Eine ähnlich heikle Marktsituation ortet die AK in der Pharmabranche, wo sich Großhändler zunehmend an Apotheken beteiligen würden, sowie im Straßenbau. Hier verschaffe der Besitz von Asphaltmischwerken Unternehmen entscheidende Vorteile gegenüber der Konkurrenz. Die Arbeiterkammer verlangt nun vom Justiz- und vom Wirtschaftsministerium, die Meldeschwellen für diese drei Branchen per Verordnung herabzusetzen. Eine entsprechende Ausnahmeregelung gibt es bereits im Medienbereich. Kartellrechtsexperte Raoul Hoffer von der Anwaltskanzlei Binder Grösswang spricht sich jedoch gegen solche Sonderregeln aus: Das würde alles nur verkomplizieren. Die derzeitigen Anmeldepflichten seien ausreichend. Insgesamt sollte eine klare Regelung gesucht werden, möglichst parallel zu jener, die auf EU-Ebene gilt.

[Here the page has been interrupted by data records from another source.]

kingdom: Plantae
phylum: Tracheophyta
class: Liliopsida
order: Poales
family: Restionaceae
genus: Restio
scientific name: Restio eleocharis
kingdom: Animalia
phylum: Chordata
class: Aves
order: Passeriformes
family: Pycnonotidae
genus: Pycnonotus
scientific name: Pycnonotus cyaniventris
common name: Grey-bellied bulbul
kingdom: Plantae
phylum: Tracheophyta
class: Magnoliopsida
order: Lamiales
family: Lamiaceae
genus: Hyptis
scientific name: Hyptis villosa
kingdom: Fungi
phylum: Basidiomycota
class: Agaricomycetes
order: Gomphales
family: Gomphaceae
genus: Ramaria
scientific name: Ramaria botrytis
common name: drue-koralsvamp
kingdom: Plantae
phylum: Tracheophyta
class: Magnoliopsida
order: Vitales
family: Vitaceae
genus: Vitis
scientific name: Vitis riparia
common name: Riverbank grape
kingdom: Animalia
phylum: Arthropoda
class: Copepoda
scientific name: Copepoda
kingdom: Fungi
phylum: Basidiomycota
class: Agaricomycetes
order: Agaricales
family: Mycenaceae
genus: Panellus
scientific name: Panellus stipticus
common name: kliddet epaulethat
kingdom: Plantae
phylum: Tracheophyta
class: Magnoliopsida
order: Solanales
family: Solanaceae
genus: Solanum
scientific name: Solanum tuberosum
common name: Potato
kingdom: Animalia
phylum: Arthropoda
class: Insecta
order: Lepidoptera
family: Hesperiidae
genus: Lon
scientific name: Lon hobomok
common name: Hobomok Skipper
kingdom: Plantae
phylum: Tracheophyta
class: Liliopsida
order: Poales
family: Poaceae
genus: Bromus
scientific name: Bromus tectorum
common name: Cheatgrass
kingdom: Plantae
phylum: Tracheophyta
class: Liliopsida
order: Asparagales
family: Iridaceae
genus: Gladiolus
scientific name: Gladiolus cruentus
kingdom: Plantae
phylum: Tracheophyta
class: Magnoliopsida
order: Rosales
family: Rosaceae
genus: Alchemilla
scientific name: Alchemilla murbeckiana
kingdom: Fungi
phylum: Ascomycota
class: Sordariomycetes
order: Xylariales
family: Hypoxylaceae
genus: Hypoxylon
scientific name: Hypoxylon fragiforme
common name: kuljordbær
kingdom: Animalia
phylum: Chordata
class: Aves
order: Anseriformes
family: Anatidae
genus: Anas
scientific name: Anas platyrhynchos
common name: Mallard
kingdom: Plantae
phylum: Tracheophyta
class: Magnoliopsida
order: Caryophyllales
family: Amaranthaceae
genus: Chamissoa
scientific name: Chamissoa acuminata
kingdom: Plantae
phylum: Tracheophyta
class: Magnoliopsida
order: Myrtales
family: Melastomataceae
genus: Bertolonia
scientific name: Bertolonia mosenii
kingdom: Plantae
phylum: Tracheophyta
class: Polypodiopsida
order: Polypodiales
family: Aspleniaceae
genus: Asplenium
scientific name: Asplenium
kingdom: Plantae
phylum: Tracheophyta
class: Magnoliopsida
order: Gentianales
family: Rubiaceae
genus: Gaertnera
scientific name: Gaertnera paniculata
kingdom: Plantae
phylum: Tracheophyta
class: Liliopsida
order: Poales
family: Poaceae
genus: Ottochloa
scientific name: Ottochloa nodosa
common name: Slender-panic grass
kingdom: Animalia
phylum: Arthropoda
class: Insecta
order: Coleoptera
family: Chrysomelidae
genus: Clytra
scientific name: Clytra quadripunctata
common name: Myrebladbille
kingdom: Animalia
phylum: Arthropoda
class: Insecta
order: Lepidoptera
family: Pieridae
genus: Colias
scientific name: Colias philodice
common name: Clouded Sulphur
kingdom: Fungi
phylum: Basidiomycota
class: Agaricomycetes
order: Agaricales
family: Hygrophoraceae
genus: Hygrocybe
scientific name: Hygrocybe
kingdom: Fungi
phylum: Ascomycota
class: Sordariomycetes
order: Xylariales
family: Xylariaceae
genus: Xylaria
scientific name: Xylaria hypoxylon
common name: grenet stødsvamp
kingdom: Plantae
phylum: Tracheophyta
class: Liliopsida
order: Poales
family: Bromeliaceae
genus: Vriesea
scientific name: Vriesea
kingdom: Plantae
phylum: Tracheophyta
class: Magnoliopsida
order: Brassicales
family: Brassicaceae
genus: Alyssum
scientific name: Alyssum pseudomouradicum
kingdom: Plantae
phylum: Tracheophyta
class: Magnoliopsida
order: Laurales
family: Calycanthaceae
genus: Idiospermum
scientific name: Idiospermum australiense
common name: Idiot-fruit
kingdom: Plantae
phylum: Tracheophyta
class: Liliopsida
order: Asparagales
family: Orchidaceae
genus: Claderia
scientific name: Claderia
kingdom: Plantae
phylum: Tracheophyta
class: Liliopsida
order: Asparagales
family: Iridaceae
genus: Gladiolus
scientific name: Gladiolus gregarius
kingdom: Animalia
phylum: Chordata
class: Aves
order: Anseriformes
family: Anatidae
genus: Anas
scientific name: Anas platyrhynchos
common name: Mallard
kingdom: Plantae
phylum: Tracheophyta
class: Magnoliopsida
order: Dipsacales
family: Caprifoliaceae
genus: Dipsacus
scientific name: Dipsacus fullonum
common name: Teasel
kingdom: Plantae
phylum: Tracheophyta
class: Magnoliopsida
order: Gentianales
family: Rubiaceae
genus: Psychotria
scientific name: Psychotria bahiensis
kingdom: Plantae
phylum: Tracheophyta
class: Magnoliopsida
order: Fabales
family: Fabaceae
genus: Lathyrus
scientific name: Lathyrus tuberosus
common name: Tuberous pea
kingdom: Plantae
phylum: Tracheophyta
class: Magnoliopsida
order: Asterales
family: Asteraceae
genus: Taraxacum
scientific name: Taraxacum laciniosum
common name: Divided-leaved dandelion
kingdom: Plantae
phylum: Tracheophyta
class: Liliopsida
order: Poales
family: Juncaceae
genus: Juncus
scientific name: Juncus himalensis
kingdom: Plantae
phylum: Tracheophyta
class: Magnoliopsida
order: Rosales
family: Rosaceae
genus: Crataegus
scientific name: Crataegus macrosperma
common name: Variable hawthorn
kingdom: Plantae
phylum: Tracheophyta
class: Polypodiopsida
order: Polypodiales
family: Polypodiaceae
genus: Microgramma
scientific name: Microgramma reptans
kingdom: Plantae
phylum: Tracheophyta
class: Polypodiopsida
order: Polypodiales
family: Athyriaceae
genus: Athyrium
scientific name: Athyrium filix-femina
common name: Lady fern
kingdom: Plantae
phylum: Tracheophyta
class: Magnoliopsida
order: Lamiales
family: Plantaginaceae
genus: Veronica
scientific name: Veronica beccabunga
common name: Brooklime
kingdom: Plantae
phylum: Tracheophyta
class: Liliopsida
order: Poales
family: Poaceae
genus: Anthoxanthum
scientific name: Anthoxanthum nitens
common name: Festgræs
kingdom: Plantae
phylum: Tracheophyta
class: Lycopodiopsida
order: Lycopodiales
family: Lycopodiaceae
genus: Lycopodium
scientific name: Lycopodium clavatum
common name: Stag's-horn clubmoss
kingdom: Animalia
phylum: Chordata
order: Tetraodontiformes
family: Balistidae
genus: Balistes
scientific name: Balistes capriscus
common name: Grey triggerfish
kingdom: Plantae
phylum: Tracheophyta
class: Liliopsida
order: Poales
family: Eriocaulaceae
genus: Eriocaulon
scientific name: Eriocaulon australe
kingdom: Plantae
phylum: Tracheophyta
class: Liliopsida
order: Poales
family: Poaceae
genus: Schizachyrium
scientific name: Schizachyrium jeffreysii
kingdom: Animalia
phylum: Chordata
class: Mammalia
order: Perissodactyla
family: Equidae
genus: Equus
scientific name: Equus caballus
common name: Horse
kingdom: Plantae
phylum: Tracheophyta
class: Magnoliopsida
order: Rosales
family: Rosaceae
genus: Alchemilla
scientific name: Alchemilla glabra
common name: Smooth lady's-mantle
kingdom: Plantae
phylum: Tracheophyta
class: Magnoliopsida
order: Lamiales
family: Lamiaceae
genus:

Allerdings hat auch die EU-Kommission kürzlich grünes Licht für den 24,9-Prozent-Einstieg des Lebensmittelkonzerns Rewe bei Adeg gegeben. Diese "Umgehung" der Meldeschwelle von 25 Prozent ist der AK ein Dorn im Auge: "Derartige Konstrukte" sollten kontrolliert werden, sobald ein "wettbewerblich erheblicher Einfluss" vorliegt. Der Lebensmitteleinzelhandel müsse weiterhin beobachtet werden.